I used the following resources to get ready:
- Microsoft Learn – AZ-500 Part 1: Manage Identity and Access
- Microsoft Learn – AZ-500 Part 2: Implement Platform Protection
- Microsoft Learn – AZ-500 Part 3: Secure your Data and Applications
- Microsoft Learn – AZ-500 Part 4: Manage Security Operation
Security is a part of every IT job I have ever worked in, but I am not a deep expert in all the services and topics covered by this exam. I worked through all four learning paths above which provided me with the confidence to move forward.
I also worked through the CloudSkills Microsoft Certified Azure Security Engineer AZ-500 course.
My Challenge Area
While I cannot talk about exam specifics for obvious reasons, I do want to point out the area that I struggled with the most:
Managing Identity and Access related questions make up 30-35% and were the most challenging for me on this exam. I scored the lowest in this area overall.
This was my tenth exam taken remotely through PearsonVue due to COVID-19. I gave myself two weeks to prepare and study when I scheduled the exam continuing to follow my pattern of giving myself a deadline to force the work needed to pass.
This was my fourth exam since leaving Mars and joining Microsoft. Once again, I couldn’t take the exam in my home office as I no longer had a home office (or home for that matter). We were still living in a short-term apartment waiting for our builder to finish our new home in North Carolina.
Once again, I took the exam on a card table in the apartment’s master bedroom walk in closet. Same setup procedure as my last two exam experiences. The exam launched and I spent the next 150 minutes working through questions. I finished with 15 minutes to spare.
Immediately after the test, I received my detailed score breakdown in various areas and was told that I passed (with a nice buffer). An e-mail showed up no more than an hour later with details on getting my certificate, claiming it on Acclaim, sharing it on LinkedIn, etc.
The Azure Security Engineer Associate exam was one of the toughest exams I’ve taken to this point. If working with the security aspects of Azure is not part of your day – study, get hands on experience, and make sure you know your stuff before taking the exam if you want to pass.

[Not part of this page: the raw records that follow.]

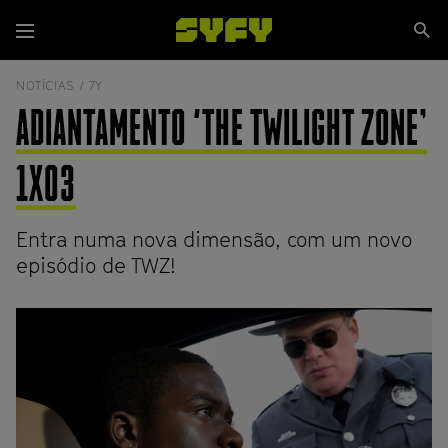
Passar
Se
para
Menu
si
o
conteúdo
NOTÍCIAS /
7Y
principal
ADIANTAMENTO 'THE TWILIGHT ZONE’
1X03
Entra numa nova dimensão, com um novo
episódio de TWZ!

I’m now certified with all the Azure roles I had on my initial list. Microsoft has released a few new role-based certifications since the creation of my initial list, but at this point I’m looking to move away from the Microsoft Azure stack for a while and focus on some cloud agnostic technologies. I’ll be looking at the following certifications as my next areas of focus:
- HashiCorp Certified: Terraform Associate
- Docker Certified Associate (DCA)
- Certified Kubernetes Administrator (CKA)
I’ll be sure to post as my journey continues to progress.